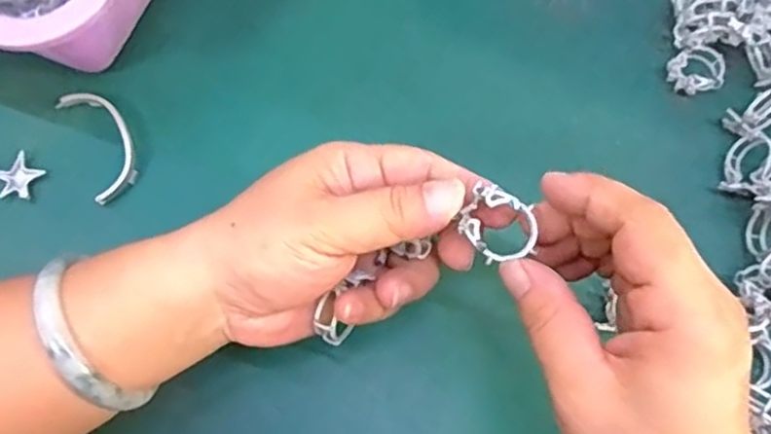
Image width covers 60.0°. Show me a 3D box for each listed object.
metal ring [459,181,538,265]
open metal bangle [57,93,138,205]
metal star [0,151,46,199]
[{"bbox_3d":[0.042,0.004,0.248,0.028,0.010,0.025,33,78,10],"label":"metal ring"},{"bbox_3d":[-0.147,-0.040,0.345,0.027,0.007,0.065,-27,74,-9],"label":"open metal bangle"},{"bbox_3d":[-0.187,-0.020,0.339,0.021,0.006,0.023,37,75,10],"label":"metal star"}]

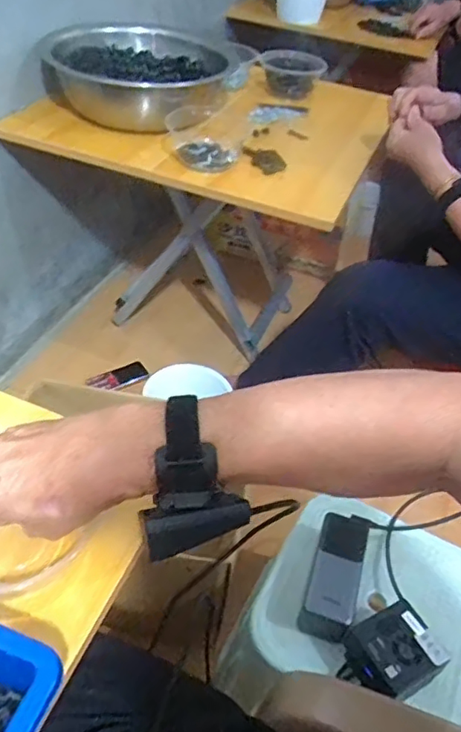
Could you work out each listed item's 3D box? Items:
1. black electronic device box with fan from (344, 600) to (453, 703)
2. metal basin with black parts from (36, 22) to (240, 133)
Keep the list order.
[{"bbox_3d":[0.170,0.297,0.604,0.082,0.046,0.077,-16,48,-24],"label":"black electronic device box with fan"},{"bbox_3d":[-0.169,-0.523,1.048,0.311,0.100,0.266,20,44,13],"label":"metal basin with black parts"}]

**What is expected**
All lines from the one containing "2. metal basin" to the end of the records are to be duplicated exactly, and no other lines are to be given.

**Exercise output**
2. metal basin with black parts from (36, 22) to (240, 133)
Keep the list order.
[{"bbox_3d":[0.170,0.297,0.604,0.082,0.046,0.077,-16,48,-24],"label":"black electronic device box with fan"},{"bbox_3d":[-0.169,-0.523,1.048,0.311,0.100,0.266,20,44,13],"label":"metal basin with black parts"}]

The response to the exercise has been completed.